Ubuntu Snaps vs. APT: Which is More Secure?

TL;DR

Generally, Ubuntu Snaps can be more secure than traditional APT packages from the official repos, but it’s not a simple ‘yes’ or ‘no’. Snaps offer better isolation and automatic updates. However, they also have drawbacks like larger disk space usage and potential performance impacts. The best choice depends on your needs and risk tolerance.

Understanding the Differences

Let’s break down how APT (Advanced Package Tool) and Snaps work, then look at their security implications.

• APT: Installs packages directly onto your system. Packages rely on shared libraries and can modify core system files.
• Snaps: Packages are containerised applications that bundle all their dependencies. They run in isolation from the rest of the system, using a sandboxing technology called AppArmor.

Why Snaps Can Be More Secure

1. Isolation: Snaps run in containers. This means if one Snap is compromised, it’s less likely to affect other applications or the core operating system. APT packages have wider access and potential for systemic damage.
2. Automatic Updates: Snaps are automatically updated by default (though you can configure this). This ensures you’re running the latest security patches without manual intervention. While APT allows automatic updates, it’s not always enabled or configured correctly. You can check update status with:

   snap refresh

3. Permissions Control: Snaps require explicit permissions to access resources like your camera, microphone, network, or files. This ‘least privilege’ approach limits the damage a compromised Snap can do.

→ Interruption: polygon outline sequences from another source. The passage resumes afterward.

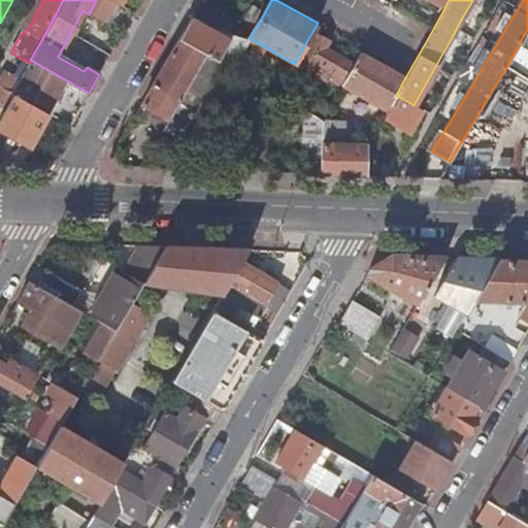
[(476,5),(471,2),(462,18),(467,21),(476,5)]
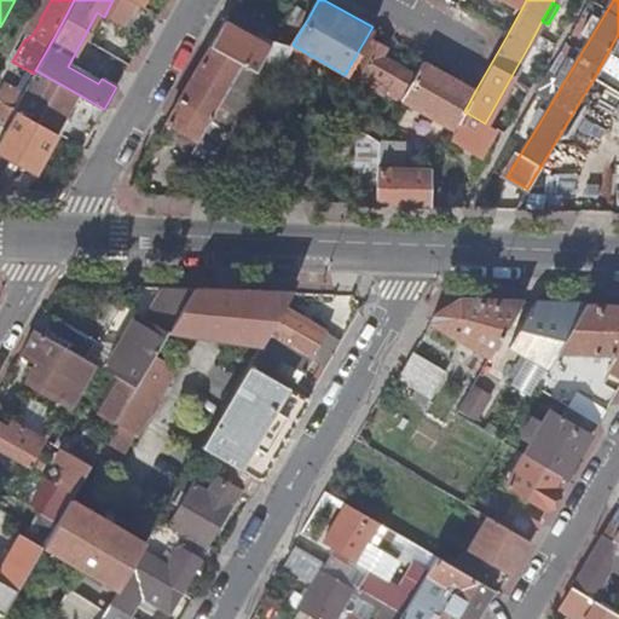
[(296,38),(310,16),(295,7),(284,24),(291,29),(289,33),(296,38)]
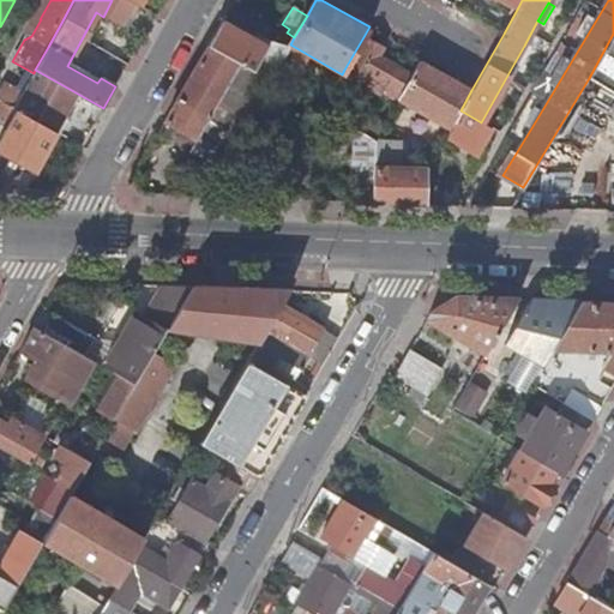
[(37,17),(24,40),(31,36),(41,19),(40,19),(37,17)]
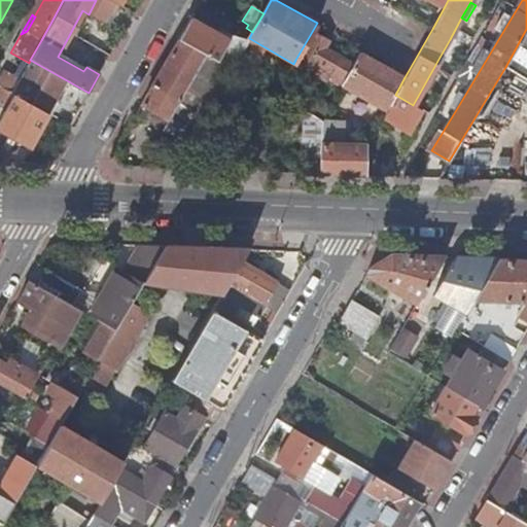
[(189,18),(178,38),(206,55),(225,65),(231,68),(246,43),(220,36),(189,18)]
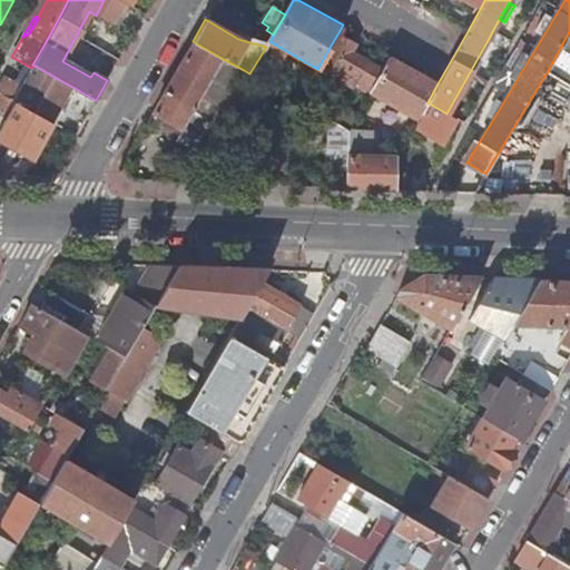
[(569,31),(547,72),(569,86),(569,31)]
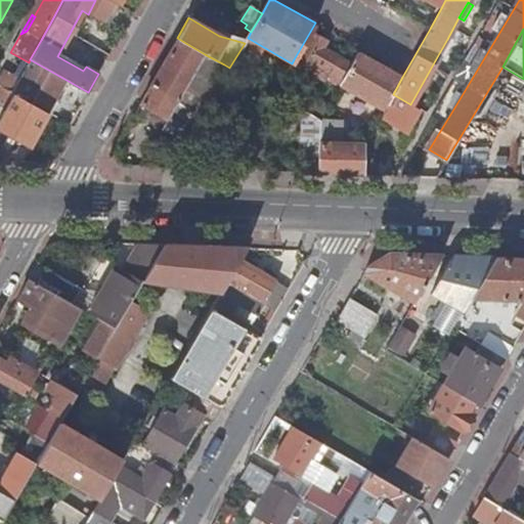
[(338,85),(339,84),(351,62),(322,46),(326,38),(311,30),(294,59),(309,69),(313,61),(329,71),(324,77),(338,85)]
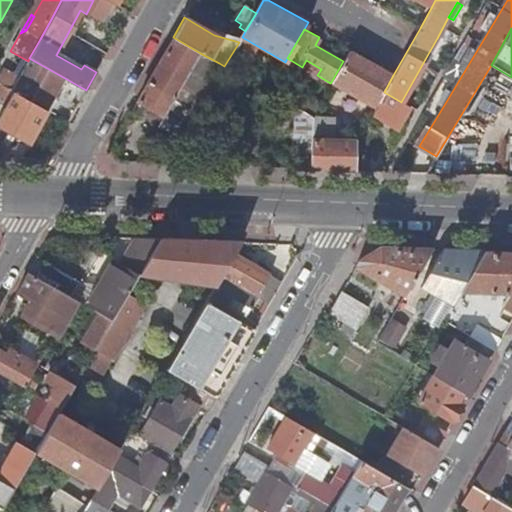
[(160,113),(164,116),(173,100),(184,80),(200,53),(173,37),(129,113),(152,126),(160,113)]
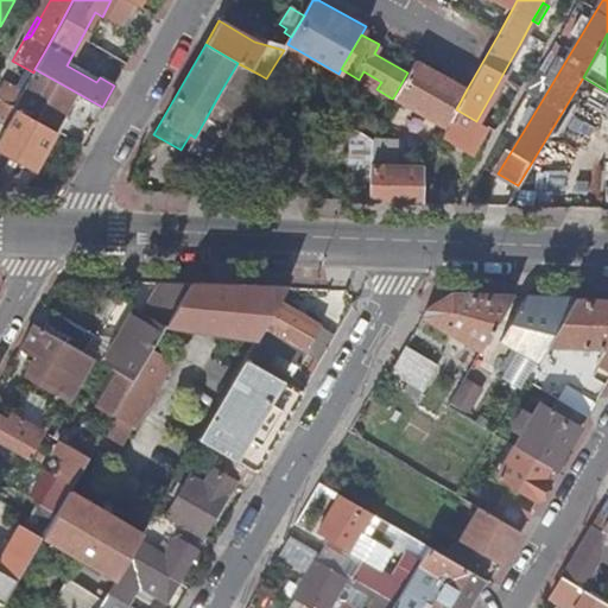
[(524,48),(519,45),(510,62),(514,64),(524,48)]
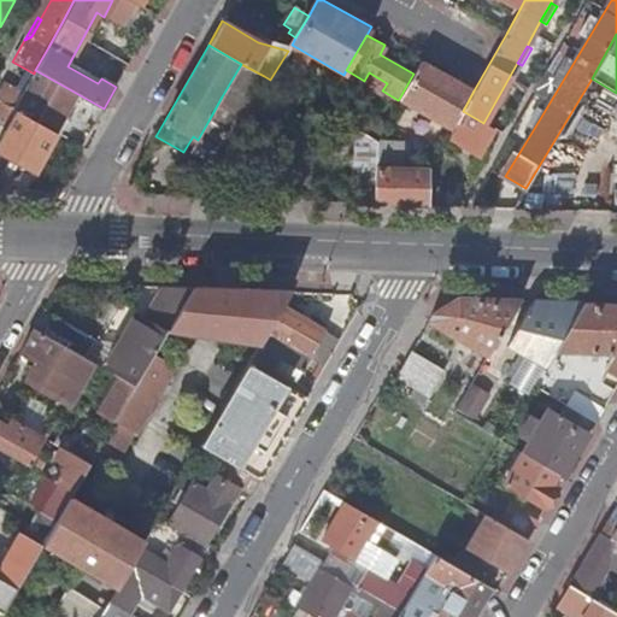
[(463,111),(474,90),(422,60),(413,74),(399,99),(452,129),(463,111)]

You can view snap connections with:

   snap connections <snap-name>

4. Rollback: Snaps make it easier to roll back to previous versions if an update causes problems, including security issues.

   snap revert <snap-name>

Why APT Still Has Advantages

1. Performance: Snaps can be slower to start and use more disk space because of the containerisation. APT packages are generally leaner and faster.
2. Integration: APT packages integrate more seamlessly with the system, especially for core components.
3. Dependency Management: While Snap bundles dependencies, sometimes this leads to multiple versions of the same library on your system. APT’s dependency resolution is often more efficient.

Practical Steps to Improve Security (Regardless of Package Manager)

1. Keep Your System Updated: Regularly update both APT packages and Snaps.
   • For APT:

     sudo apt update && sudo apt upgrade

2. Use a Firewall: Configure UFW (Uncomplicated Firewall) to limit network access.
3. Enable Automatic Security Updates: Ensure unattended-upgrades is configured for APT if you choose that method.

   sudo apt install unattended-upgrades

4. Be Careful What You Install: Only install software from trusted sources.
5. Regularly Review Permissions: Check the permissions granted to Snaps and revoke any unnecessary access.
6. Consider Security Auditing Tools: Use tools like Lynis or Rkhunter for system auditing.

Conclusion

Snaps offer a stronger security model due to their isolation and automatic updates, but they aren’t without trade-offs. APT remains a viable option, especially if performance is critical. A combination of both package managers can provide the best balance between security and usability. Prioritising regular updates and good cyber security practices is crucial regardless of which method you choose.